# Task directions
In the article about spinach plants that send emails, what kind of compounds in the soil did the implanted carbon nanotubes sense?

Sprout of Office: Scientists Taught Spinach Plants to Send Emails About Hazardous Materials in the Soil

They'll leaf you a message.
They'll leaf you a message. | Nathan Nugent, Unsplash

While it’s unlikely that your email inbox would contain a message sent by spinach, it’s not impossible.

In late 2016, engineers at Massachusetts Institute of Technology (MIT) published a study [PDF] in the journal Nature Materials detailing how they taught spinach plants to transmit automatic emails. The news recently re-circulated, due in part to an updated article from Euronews, and social media users wasted no time in churning out all their best spinach-related jokes.

Comical though it seems, the study wasn’t just done for fun. Basically, the researchers implanted spinach plants with carbon nanotubes that emitted a fluorescent signal when they sensed nitroaromatic compounds—a common component in explosives—in the soil. An infrared camera would register that fluorescence, which would prompt a small computer attached to the camera to send an email alert straight to a researcher’s inbox.

Though that study was specific to seeing if spinach could detect explosive materials, the overarching idea is to harness plants’ natural capabilities so they can help us gather other intelligence about the environment.

“Plants are very good analytical chemists,” Michael Strano, an MIT chemical engineering professor and leader of the study, said in a press release. “They have an extensive root network in the soil, are constantly sampling groundwater, and have a way to self-power the transport of that water up into the leaves.”

The MIT team has also used plant nanotubes to reveal other substances present in the soil—like sarin, a colorless, odorless nerve gas used in chemical warfare. In a study published last year, Strano and researchers at the Singapore-MIT Alliance for Research and Technology (SMART) embedded plants with nanotubes that monitored plants’ hydrogen peroxide levels. Plants often release hydrogen peroxide when they experience damage or stress, so understanding what triggers that response could potentially help farmers improve growing conditions.

In short, spinach’s relatively newfound email skills symbolize something even more important: Plants can communicate with us better than ever before.

(Stored data entries)
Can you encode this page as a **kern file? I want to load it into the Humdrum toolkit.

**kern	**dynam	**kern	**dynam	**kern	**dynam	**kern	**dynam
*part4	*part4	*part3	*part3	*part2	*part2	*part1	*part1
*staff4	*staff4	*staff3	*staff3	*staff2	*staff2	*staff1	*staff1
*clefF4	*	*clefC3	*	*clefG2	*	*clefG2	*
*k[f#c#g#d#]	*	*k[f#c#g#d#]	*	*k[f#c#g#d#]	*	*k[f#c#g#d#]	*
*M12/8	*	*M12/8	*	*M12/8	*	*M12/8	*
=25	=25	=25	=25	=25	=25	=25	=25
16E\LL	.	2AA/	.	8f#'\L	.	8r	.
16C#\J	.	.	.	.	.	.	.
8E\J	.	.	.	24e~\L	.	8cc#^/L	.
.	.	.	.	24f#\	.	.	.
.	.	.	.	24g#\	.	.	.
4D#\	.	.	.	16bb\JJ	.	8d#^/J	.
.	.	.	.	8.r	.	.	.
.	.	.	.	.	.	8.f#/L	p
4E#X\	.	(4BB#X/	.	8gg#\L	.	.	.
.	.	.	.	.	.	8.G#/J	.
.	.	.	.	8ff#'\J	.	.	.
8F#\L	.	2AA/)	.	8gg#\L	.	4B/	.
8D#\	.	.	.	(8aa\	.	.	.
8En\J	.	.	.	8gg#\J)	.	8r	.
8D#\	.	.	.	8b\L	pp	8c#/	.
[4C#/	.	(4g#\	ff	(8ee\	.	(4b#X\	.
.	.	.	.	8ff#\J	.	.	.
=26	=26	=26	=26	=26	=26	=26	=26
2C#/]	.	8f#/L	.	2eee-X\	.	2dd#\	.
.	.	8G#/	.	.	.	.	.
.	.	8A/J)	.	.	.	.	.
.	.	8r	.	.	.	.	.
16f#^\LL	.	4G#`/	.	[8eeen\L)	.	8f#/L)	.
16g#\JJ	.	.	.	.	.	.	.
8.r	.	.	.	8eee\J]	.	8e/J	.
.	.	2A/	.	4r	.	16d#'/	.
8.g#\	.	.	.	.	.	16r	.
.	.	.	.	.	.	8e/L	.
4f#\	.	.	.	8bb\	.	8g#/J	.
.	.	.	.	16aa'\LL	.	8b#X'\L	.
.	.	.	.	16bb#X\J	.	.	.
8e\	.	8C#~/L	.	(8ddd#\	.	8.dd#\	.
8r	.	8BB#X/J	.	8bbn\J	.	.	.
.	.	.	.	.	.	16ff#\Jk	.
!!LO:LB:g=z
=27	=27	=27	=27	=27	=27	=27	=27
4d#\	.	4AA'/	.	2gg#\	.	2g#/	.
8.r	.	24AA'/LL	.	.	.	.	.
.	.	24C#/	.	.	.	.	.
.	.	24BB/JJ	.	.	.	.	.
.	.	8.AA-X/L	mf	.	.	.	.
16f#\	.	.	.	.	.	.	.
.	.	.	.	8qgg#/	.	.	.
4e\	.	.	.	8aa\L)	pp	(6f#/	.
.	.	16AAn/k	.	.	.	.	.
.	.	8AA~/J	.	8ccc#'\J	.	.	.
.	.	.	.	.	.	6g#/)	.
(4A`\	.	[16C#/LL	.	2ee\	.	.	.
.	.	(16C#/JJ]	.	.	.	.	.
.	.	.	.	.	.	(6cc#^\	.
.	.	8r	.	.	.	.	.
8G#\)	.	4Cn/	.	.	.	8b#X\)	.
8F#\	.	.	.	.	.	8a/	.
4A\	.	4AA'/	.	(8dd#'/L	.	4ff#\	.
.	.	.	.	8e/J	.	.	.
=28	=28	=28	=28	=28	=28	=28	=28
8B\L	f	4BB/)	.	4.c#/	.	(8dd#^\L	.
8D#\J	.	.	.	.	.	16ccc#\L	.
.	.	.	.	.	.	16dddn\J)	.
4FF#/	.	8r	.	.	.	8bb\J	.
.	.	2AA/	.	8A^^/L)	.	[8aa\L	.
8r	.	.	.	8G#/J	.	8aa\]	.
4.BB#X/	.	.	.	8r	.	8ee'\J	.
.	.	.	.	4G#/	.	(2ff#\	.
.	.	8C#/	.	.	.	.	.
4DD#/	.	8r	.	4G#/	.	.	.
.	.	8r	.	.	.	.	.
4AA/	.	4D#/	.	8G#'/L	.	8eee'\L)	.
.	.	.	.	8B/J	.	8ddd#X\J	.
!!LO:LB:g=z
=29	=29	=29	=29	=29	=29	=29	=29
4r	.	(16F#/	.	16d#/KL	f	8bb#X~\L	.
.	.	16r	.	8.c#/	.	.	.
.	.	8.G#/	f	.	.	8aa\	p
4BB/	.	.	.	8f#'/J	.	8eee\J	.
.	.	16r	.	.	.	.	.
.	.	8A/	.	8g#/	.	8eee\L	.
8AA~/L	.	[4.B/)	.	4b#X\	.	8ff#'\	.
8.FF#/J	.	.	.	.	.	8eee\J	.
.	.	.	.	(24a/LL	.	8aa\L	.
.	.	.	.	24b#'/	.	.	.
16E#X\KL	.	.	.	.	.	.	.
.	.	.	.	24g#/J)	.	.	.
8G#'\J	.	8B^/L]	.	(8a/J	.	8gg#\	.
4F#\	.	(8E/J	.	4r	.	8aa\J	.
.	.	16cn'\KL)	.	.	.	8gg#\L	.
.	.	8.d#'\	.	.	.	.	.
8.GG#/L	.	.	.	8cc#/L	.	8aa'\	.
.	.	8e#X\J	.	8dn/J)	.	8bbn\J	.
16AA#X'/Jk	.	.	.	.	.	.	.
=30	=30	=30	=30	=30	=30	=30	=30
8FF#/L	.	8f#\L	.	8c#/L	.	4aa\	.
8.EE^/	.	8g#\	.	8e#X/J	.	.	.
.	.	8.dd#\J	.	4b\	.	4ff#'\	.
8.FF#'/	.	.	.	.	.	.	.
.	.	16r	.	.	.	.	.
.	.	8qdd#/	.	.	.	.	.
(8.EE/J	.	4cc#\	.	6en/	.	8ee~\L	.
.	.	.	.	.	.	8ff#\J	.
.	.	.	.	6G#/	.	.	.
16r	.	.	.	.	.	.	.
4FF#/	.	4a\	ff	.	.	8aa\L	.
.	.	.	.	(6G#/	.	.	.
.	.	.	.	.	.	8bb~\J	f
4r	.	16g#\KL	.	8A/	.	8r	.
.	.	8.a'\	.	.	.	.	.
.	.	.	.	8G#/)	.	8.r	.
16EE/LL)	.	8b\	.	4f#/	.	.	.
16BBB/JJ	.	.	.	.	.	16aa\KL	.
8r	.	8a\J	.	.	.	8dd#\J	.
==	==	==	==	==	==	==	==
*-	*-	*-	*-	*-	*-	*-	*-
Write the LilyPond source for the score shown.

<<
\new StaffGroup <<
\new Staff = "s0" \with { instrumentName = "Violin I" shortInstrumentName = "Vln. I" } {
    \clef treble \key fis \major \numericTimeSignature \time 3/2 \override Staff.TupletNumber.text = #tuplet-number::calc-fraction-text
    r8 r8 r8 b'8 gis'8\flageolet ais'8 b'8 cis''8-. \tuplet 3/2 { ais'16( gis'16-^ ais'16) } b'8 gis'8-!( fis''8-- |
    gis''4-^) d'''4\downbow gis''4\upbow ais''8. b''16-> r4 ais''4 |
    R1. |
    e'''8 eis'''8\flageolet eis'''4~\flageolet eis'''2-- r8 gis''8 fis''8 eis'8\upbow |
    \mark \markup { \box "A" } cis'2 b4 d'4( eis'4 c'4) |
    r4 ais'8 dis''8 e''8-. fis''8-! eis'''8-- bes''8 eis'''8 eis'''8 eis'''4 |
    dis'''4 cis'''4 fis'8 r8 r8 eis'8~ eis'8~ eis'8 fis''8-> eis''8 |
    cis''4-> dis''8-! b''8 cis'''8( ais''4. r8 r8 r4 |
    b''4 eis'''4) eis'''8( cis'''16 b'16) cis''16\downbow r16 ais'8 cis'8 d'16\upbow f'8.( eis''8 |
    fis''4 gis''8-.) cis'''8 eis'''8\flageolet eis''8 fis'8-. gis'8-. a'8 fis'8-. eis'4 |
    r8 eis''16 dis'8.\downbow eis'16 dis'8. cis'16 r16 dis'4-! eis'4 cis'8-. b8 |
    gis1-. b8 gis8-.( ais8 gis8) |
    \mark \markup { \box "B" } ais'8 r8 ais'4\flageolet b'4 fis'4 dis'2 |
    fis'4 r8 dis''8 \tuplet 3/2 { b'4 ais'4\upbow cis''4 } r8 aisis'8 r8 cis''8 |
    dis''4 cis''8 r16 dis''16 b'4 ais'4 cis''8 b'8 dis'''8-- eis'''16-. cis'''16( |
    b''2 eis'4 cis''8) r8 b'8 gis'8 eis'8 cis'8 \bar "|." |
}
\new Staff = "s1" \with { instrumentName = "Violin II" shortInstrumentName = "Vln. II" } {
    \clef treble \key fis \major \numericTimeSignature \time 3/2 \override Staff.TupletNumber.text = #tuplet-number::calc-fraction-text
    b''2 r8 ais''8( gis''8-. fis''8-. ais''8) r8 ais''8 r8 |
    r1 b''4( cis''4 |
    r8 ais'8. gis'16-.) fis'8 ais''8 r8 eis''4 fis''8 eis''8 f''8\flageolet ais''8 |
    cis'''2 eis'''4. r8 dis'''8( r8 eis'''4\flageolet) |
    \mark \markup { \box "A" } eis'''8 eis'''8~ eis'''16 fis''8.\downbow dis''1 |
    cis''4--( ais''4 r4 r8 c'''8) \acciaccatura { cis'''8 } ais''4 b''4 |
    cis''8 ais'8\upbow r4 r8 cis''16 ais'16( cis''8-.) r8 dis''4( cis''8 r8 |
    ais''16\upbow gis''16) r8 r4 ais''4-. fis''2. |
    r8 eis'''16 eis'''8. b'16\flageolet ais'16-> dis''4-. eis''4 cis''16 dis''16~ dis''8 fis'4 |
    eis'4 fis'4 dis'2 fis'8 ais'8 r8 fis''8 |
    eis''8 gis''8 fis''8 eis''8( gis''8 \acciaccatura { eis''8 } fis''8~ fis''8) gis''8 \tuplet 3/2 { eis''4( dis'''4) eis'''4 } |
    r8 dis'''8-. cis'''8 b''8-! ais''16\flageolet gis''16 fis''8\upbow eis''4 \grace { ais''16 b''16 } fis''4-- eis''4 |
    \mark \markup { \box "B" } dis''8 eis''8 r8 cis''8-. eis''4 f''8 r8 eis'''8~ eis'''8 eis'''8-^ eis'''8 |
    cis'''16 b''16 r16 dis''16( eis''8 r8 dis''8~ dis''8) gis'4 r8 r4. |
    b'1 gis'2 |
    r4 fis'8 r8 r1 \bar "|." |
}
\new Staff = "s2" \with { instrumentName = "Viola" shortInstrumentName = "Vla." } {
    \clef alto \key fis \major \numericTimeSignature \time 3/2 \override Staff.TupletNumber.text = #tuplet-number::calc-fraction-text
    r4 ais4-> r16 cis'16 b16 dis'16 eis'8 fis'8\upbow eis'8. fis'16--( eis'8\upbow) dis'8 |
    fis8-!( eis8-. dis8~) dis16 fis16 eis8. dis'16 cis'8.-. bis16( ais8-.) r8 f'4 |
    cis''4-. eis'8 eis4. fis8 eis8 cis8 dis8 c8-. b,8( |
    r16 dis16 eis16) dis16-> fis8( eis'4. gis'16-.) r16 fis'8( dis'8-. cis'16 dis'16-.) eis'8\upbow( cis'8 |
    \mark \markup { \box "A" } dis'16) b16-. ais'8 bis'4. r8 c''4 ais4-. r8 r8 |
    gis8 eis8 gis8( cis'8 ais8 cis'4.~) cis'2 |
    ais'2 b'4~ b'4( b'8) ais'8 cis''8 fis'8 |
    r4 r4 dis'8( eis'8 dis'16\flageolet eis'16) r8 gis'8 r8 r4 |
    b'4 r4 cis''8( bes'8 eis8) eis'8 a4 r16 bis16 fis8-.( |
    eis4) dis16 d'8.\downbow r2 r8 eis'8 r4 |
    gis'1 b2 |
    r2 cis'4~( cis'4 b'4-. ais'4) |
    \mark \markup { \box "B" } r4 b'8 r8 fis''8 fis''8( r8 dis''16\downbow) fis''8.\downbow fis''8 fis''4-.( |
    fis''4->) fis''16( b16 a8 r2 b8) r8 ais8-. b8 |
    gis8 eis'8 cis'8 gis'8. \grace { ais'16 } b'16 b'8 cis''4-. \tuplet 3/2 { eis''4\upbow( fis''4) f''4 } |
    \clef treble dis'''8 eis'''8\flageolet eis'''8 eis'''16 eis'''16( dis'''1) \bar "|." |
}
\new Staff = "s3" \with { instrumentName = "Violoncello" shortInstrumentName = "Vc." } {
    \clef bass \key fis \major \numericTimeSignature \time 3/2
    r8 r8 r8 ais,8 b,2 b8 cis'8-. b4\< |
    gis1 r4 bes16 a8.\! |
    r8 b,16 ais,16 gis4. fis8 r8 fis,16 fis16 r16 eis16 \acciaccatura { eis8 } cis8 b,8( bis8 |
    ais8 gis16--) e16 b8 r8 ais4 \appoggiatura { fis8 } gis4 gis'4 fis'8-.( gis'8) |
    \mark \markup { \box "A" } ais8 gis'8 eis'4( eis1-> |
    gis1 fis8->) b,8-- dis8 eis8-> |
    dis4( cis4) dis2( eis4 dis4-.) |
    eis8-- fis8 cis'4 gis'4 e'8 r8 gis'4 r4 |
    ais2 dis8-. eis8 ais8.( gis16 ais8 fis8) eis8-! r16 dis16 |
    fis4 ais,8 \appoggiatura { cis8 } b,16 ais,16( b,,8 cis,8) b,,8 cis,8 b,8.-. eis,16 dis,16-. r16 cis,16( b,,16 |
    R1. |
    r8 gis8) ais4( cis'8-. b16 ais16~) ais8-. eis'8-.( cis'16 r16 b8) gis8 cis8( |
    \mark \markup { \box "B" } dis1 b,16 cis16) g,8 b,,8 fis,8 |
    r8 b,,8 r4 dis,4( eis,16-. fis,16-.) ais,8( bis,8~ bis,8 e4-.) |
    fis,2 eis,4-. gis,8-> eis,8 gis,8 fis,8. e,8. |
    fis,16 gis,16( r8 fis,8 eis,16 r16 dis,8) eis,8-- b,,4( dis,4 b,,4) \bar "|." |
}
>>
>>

# Answer section
Nitroaromatic compounds, a common component in explosives.